A Chartreux cat or kitten's head is comparatively large compared to their body and is rounded and broad, but not sphere. They have a slightly rounded forehead and their cheeks are full. The jaws are powerful, especially in adult males over two years. Overall, the Chartreux has a sweet, smiling impression.
Their ears are small to medium in size and placed high on their head with erect posture. Their is minimal flare at the base and they have rounded tips. The eyes are rounded, open and alert yet not overpowering. Colour wise, they range from gold to copper with a clear, deep, brilliant orange being preferred. Blue eyes are also seen within the breed.
The Chartreux has a narrow muzzle in relation to their head. Their nose is straight and medium in length and width and their neck is short, strong and heavy-set.
Source: Your Cat Magazine
The Chartreux has a medium-short coat with a dense, slightly wooly texture. They have a resilient, all weather coat. Silkier, thinner coats are permitted on females and cats under two years.
As for the colour, a Chartreux's coat can be any shade of blue-gray from ash to slate. The tips of the coat may appear to be lightly brushed with silver. The preferred colour of a Chartreux is a bright, unblemished blue with an overall iridescent sheen.

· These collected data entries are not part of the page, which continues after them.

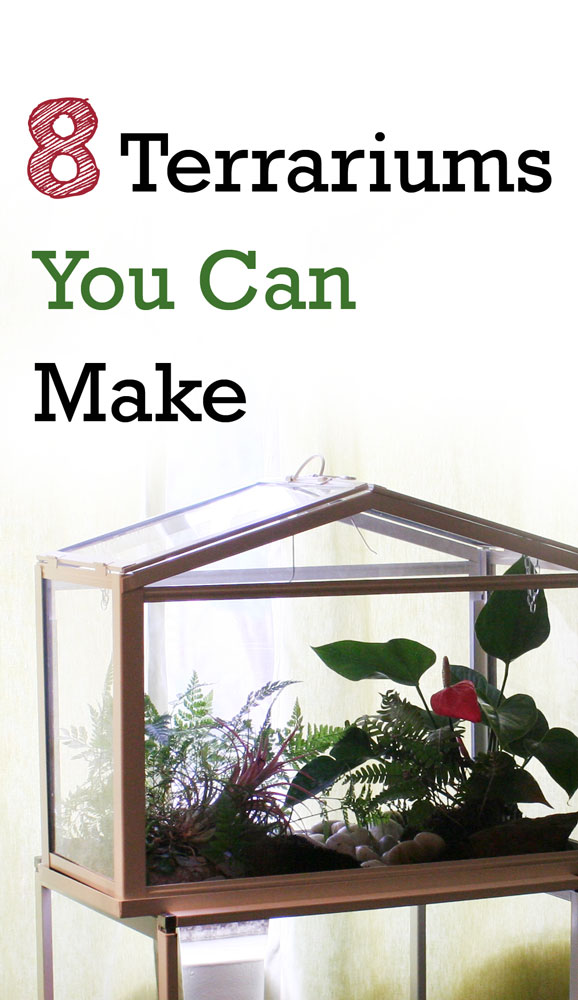
Where is `plant`? plant is located at coordinates (181, 774), (484, 775).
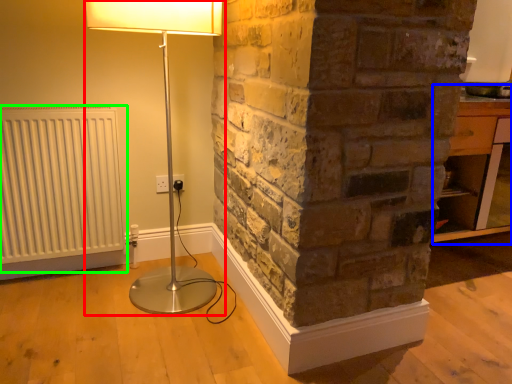
Question: Considering the real-world distances, which object is closest to lamp (highlighted by a red box)? table (highlighted by a blue box) or radiator (highlighted by a green box).

Choices:
 (A) table
 (B) radiator

Answer: (B)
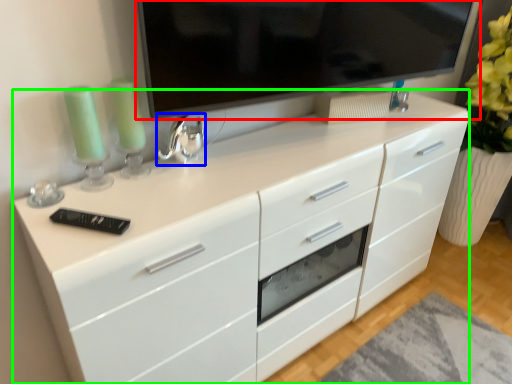
Question: Considering the real-world distances, which object is closest to television (highlighted by a red box)? appliance (highlighted by a blue box) or chest of drawers (highlighted by a green box).

Choices:
 (A) appliance
 (B) chest of drawers

Answer: (A)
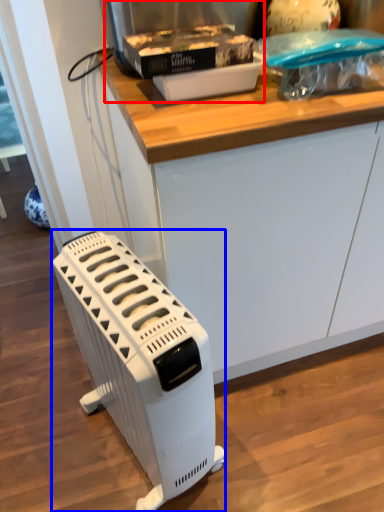
Question: Which of the following is the closest to the observer, appliance (highlighted by a red box) or home appliance (highlighted by a blue box)?

Choices:
 (A) appliance
 (B) home appliance

Answer: (B)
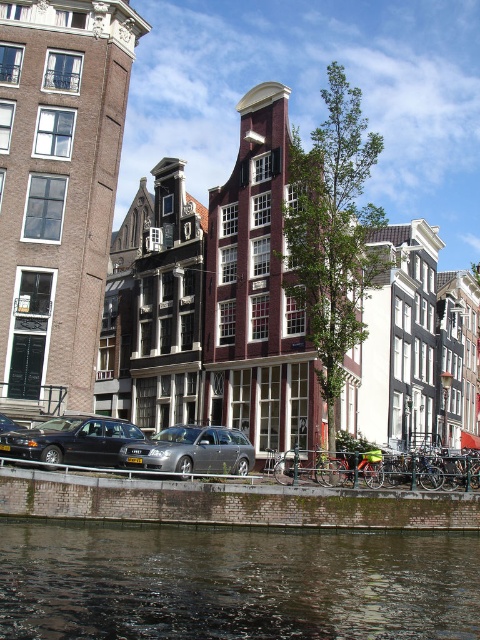
Does dark green water at lower center have a lesser width compared to shiny black sedan at lower left?

Incorrect, dark green water at lower center's width is not less than shiny black sedan at lower left's.

Does dark green water at lower center appear over shiny black sedan at lower left?

No, dark green water at lower center is not above shiny black sedan at lower left.

Between point (365, 628) and point (57, 460), which one is positioned behind?

Point (57, 460)

Where is `dark green water at lower center`? dark green water at lower center is located at coordinates (233, 582).

Does point (405, 541) come closer to viewer compared to point (228, 432)?

Yes, point (405, 541) is in front of point (228, 432).

Does dark green water at lower center have a greater width compared to metallic gray wagon at center?

Indeed, dark green water at lower center has a greater width compared to metallic gray wagon at center.

The width and height of the screenshot is (480, 640). Find the location of `dark green water at lower center`. dark green water at lower center is located at coordinates (233, 582).

Who is more distant from viewer, (x=99, y=429) or (x=212, y=458)?

Positioned behind is point (x=99, y=429).

Where is `shiny black sedan at lower left`? shiny black sedan at lower left is located at coordinates (72, 440).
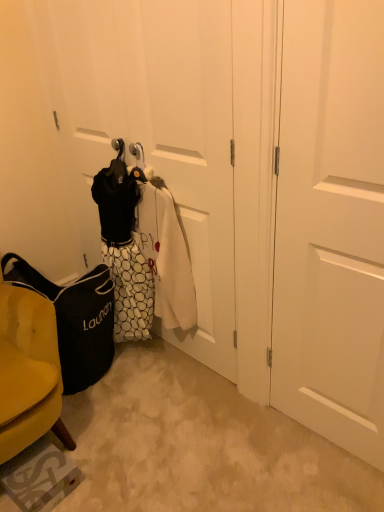
Locate an element on the screen. This screenshot has height=512, width=384. white matte door at center right is located at coordinates (331, 225).

Find the location of a particular element. The width and height of the screenshot is (384, 512). white dotted fabric laundry at center is located at coordinates (143, 248).

The image size is (384, 512). I want to click on white matte door at center right, so click(x=331, y=225).

Is point (67, 341) in front of point (102, 208)?

That is True.

Does black fabric laundry bag at lower left contain white dotted fabric laundry at center?

No, white dotted fabric laundry at center is not inside black fabric laundry bag at lower left.

From the picture: From a real-world perspective, is black fabric laundry bag at lower left physically located above or below white dotted fabric laundry at center?

black fabric laundry bag at lower left is situated lower than white dotted fabric laundry at center in the real world.

Who is shorter, black fabric laundry bag at lower left or white dotted fabric laundry at center?

black fabric laundry bag at lower left.

Considering the relative positions of white dotted fabric laundry at center and black fabric laundry bag at lower left in the image provided, is white dotted fabric laundry at center to the left of black fabric laundry bag at lower left from the viewer's perspective?

No, white dotted fabric laundry at center is not to the left of black fabric laundry bag at lower left.

From a real-world perspective, who is located higher, white dotted fabric laundry at center or black fabric laundry bag at lower left?

white dotted fabric laundry at center.

Which of these two, white dotted fabric laundry at center or black fabric laundry bag at lower left, stands shorter?

Standing shorter between the two is black fabric laundry bag at lower left.

From the image's perspective, which object appears higher, white matte door at center right or white dotted fabric laundry at center?

From the image's view, white dotted fabric laundry at center is above.

Locate an element on the screen. door on the right of white dotted fabric laundry at center is located at coordinates [331, 225].

Is white matte door at center right positioned far away from white dotted fabric laundry at center?

white matte door at center right is actually quite close to white dotted fabric laundry at center.

Which object is thinner, white matte door at center right or white dotted fabric laundry at center?

Thinner between the two is white matte door at center right.

Which is more to the right, white matte door at center right or black fabric laundry bag at lower left?

From the viewer's perspective, white matte door at center right appears more on the right side.

Identify the location of door that is above the black fabric laundry bag at lower left (from a real-world perspective). (331, 225).

Is white matte door at center right further to the viewer compared to black fabric laundry bag at lower left?

No.

Considering the points (357, 60) and (74, 322), which point is behind, point (357, 60) or point (74, 322)?

The point (74, 322) is more distant.

Between black fabric laundry bag at lower left and white matte door at center right, which one has larger size?

black fabric laundry bag at lower left is bigger.

Is black fabric laundry bag at lower left inside or outside of white matte door at center right?

black fabric laundry bag at lower left is not inside white matte door at center right, it's outside.

Is the depth of black fabric laundry bag at lower left greater than that of white matte door at center right?

Yes, it is.

In the scene shown: From the image's perspective, is black fabric laundry bag at lower left located beneath white matte door at center right?

Yes, from the image's perspective, black fabric laundry bag at lower left is below white matte door at center right.

Looking at this image, is white dotted fabric laundry at center taller or shorter than white matte door at center right?

Considering their sizes, white dotted fabric laundry at center has less height than white matte door at center right.

In the scene shown: Does white dotted fabric laundry at center lie in front of white matte door at center right?

No.

Between white dotted fabric laundry at center and white matte door at center right, which one has smaller size?

white matte door at center right.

The Chartreux is renown for being a silent but communicative breed. Their ideal day consists of short playtimes interspersed with naps on your lap and meals. They are an attentive and sensitive companion who likes to stay near their people and observe their doings.
Gentle he may be, the Chartreux is also playful and intelligent. Throw a ball for him to chase, or be amazed by his acrobatics when you dangle a fishing-pole toy for his entertainment. The Chartreux chirps when he wants your attention but is otherwise quiet.
Health and care
All cats have the potential to develop genetic health problems, just as all people have the potential to inherit diseases. Chartreux are generally healthy, but the following problems have been seen in the breed:
Patellar luxation: This is a hereditary dislocation of the kneecap that can range from mild to severe.
Mild patellar luxation: This rarely causes problems. Severe cases cause lameness, but can be alleviated with surgery.
Polycystic kidney disease: This is an inherited condition that causes multiple cysts (pockets of fluid) to form in the kidneys. In most cats, the cysts enlarge slowly and affected cats will not show any signs of kidney disease until later in life, typically around seven or years of age.
Known for his woolly blue coat, the Chartreux requires combing, not brushing, to keep them looking beautiful, soft and shiny. They shed their undercoat a couple of times a year, and you’ll probably want to comb them daily during that time to keep the flying fur under control.
The rest is basic care. Trim the nails as needed, usually every week or so. Brush the teeth frequently with a vet-approved pet toothpaste for good overall health and fresh breath, and schedule regular veterinary dental cleanings.